## CHALLENGE:
Can you reproduce the following lines word for word, with every character and line break unchanged?

## RECORDS:
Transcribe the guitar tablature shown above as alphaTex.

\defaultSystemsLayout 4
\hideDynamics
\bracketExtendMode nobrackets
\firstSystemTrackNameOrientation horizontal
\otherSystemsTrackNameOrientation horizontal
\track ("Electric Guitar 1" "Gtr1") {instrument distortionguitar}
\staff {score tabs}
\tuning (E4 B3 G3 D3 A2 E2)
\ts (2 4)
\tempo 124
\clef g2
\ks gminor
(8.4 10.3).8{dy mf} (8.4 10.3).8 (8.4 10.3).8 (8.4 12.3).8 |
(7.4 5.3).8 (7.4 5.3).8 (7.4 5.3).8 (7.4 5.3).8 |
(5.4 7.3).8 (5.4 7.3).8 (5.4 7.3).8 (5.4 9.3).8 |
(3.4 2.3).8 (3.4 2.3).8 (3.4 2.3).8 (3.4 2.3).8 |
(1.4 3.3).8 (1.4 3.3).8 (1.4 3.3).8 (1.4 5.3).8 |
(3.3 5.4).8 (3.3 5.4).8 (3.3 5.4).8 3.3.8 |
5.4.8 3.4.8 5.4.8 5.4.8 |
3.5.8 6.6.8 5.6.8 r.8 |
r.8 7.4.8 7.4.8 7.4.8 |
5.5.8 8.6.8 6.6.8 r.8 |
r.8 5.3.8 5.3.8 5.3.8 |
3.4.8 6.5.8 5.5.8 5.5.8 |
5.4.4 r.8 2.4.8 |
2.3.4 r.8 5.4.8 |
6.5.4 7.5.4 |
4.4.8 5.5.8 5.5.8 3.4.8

## SOLUTION FOR THIS PROBLEM:
Transcribe the guitar tablature shown above as alphaTex.

\defaultSystemsLayout 4
\hideDynamics
\bracketExtendMode nobrackets
\firstSystemTrackNameOrientation horizontal
\otherSystemsTrackNameOrientation horizontal
\track ("Electric Guitar 1" "Gtr1") {instrument distortionguitar}
\staff {score tabs}
\tuning (E4 B3 G3 D3 A2 E2)
\ts (2 4)
\tempo 124
\clef g2
\ks gminor
(8.4 10.3).8{dy mf} (8.4 10.3).8 (8.4 10.3).8 (8.4 12.3).8 |
(7.4 5.3).8 (7.4 5.3).8 (7.4 5.3).8 (7.4 5.3).8 |
(5.4 7.3).8 (5.4 7.3).8 (5.4 7.3).8 (5.4 9.3).8 |
(3.4 2.3).8 (3.4 2.3).8 (3.4 2.3).8 (3.4 2.3).8 |
(1.4 3.3).8 (1.4 3.3).8 (1.4 3.3).8 (1.4 5.3).8 |
(3.3 5.4).8 (3.3 5.4).8 (3.3 5.4).8 3.3.8 |
5.4.8 3.4.8 5.4.8 5.4.8 |
3.5.8 6.6.8 5.6.8 r.8 |
r.8 7.4.8 7.4.8 7.4.8 |
5.5.8 8.6.8 6.6.8 r.8 |
r.8 5.3.8 5.3.8 5.3.8 |
3.4.8 6.5.8 5.5.8 5.5.8 |
5.4.4 r.8 2.4.8 |
2.3.4 r.8 5.4.8 |
6.5.4 7.5.4 |
4.4.8 5.5.8 5.5.8 3.4.8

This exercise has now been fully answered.